My oldest chum Michael and I would walk for miles just to party with friends who lived crosstown. A night of revelry with those who shared their ennui like a sandwich. We hid in church school playgrounds smoking hash and pot. Tripping on acid in graveyards. Eating uppers-and-downers and drinking beer. Hitchhiking was always a fun alternative, but it could be dangerous too, so we walked everywhere. Sometimes riding bicycles. Too young to drive a car. In Sue's case, too young to die. We were just kids, but we weren’t young in the sense of age, nor dumb. Mostly just numb.
It went that way forever. It’s possible we felt too much. Decades later I still think of Sue. It was your typical high school romance, playing hooky on the lam. Strolling down any byway to get high. It was raging hormones, questionably illicit substances, and crazy half-cocked rock ‘n’ roll. She was a gypsy, kind of like Janis Joplin. I didn’t know who I was. No inkling of what I wanted to do or who I was to become.
Young, foolish, and carefree. Adolescent rockers, sort of, innocent amateurs. With a devil-may-care attitude about life, love, and the pursuit of happiness. Some may say we were hedonists, lazy bums, or spoiled brats. You can’t achieve perfection without making mistakes. It’s a crapshoot. We had to make the scene and then up the ante while making a scene. Met with extreme objection and rejection to the rules of law, we flaunted our desires.
Flawless flashbacks, self-realized by accidental freedoms of expression in all its ambiguous glory. To be wild and crazy, creating the imperfect perfection. Not anything like the others we saw. I ran into Sue decades after our teenage lust trysts. She looked a bit worn down, but still feisty. There was a certain resignation in her manner. Sue lived her life in quiet desperation. She had a sad beauty only tragedy could bring, a perfect mismatch for me.
Our lives passed by haphazardly. We moved around each other separately, torn apart long after our teen years melted down into adulthood. Traveling in different directions, we lost touch. Reconnecting here and there through the years like random pinballs racking up points, flashing the lights, and bumping the bumpers, then losing the ball. Life was sometimes unkind to us; we never fit into the molds of the predetermined world. Yet somehow, we survived intact. Most of us, anyway. How did we survive? A combo of dumb luck, street smarts, and rude habits. There’s a strange dignity to the defeated. I didn’t know what love was, but I wanted some of it.
Too many friends fell by the wayside. These are waning days, and acquaintances drop one after the other. It’s comforting to know that nobody gets a pass. Rich or poor, smart or stupid, be prepared to meet your fate. One never knows when the time comes for the last hurrah. I’m always ready for surprises.
Misguided misanthropes running wild through the streets with too much sex on their minds and too many drugs.
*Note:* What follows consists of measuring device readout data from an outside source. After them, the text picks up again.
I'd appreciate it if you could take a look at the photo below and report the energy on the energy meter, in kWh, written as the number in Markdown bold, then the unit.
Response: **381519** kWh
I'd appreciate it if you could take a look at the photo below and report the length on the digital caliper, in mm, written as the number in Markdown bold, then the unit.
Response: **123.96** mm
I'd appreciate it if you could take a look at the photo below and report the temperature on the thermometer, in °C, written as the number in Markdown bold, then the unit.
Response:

The background, a soundtrack of music. It was always an endless party. Now I’m lucky to stay awake after sundown. I don’t bounce back anymore. Carrying the ghosts of my past around like a yoke tethered by a labor of love. The dead zone where life and death mingle in one continuous stream of loss and suffering, slow motion walking together hand in hand.
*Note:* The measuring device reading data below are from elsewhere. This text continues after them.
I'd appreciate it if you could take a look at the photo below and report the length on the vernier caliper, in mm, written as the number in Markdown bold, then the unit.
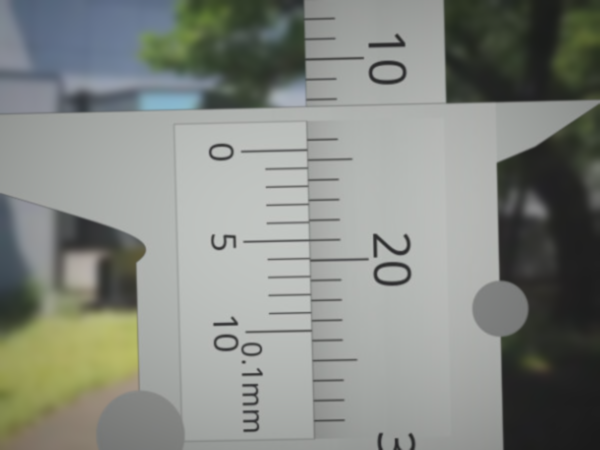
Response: **14.5** mm
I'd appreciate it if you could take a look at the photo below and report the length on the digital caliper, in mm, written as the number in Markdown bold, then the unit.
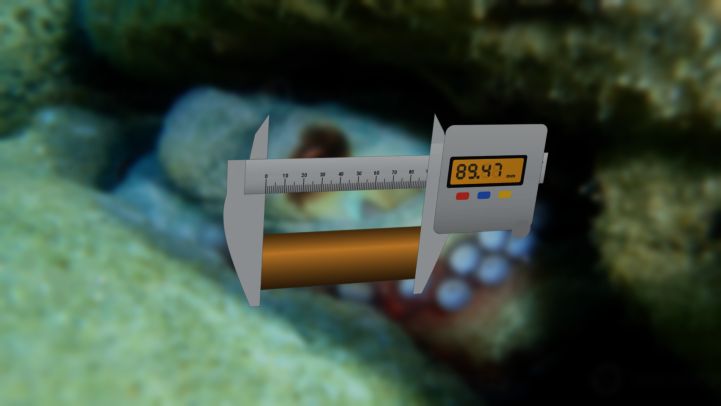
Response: **89.47** mm
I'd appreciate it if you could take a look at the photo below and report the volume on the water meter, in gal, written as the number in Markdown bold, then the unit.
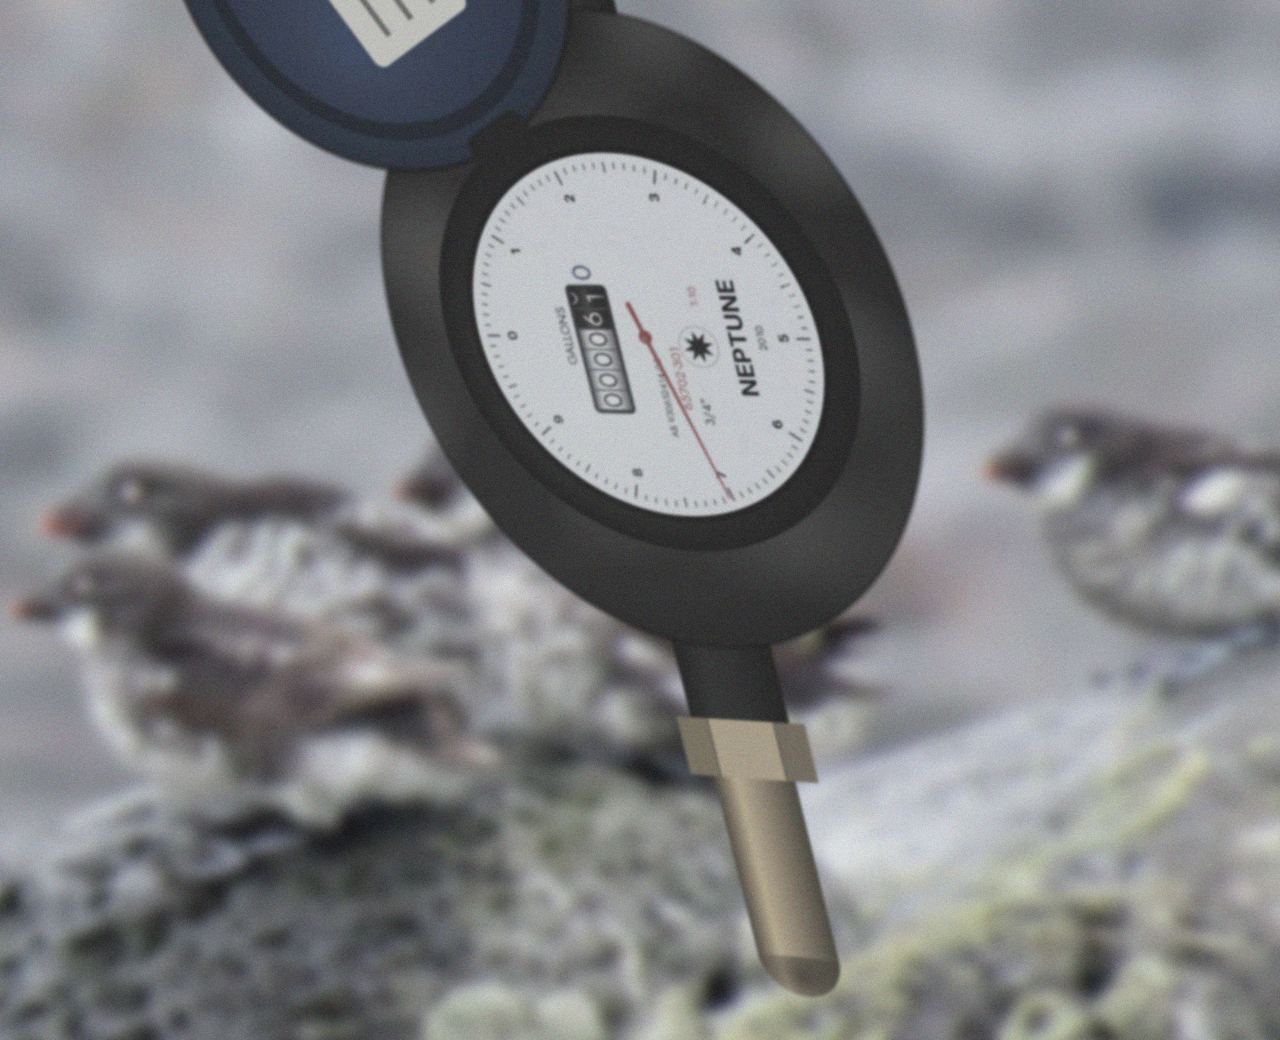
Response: **607.0** gal
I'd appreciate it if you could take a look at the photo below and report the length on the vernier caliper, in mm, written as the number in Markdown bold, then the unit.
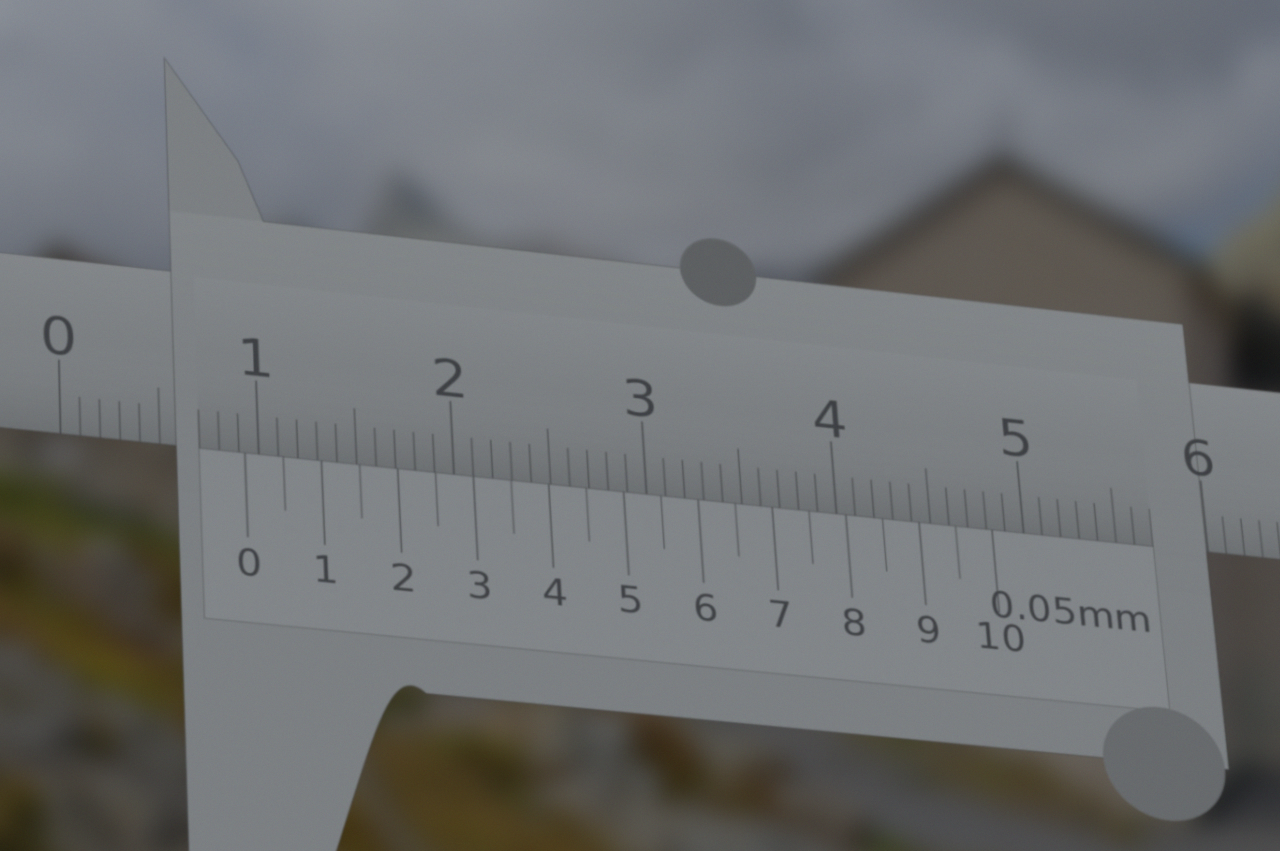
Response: **9.3** mm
The way of the world isn’t the way to live in it. There were occasions when we had life by the balls, squeezing out some semblance of meaning. From that perspective you see the short hairs of everything for what it is. A series of small victories and huge losses dance to the tune of money in other people’s pockets full of holes. Burning bridges and kicking sandcastles. Throwing rocks at shattered windows.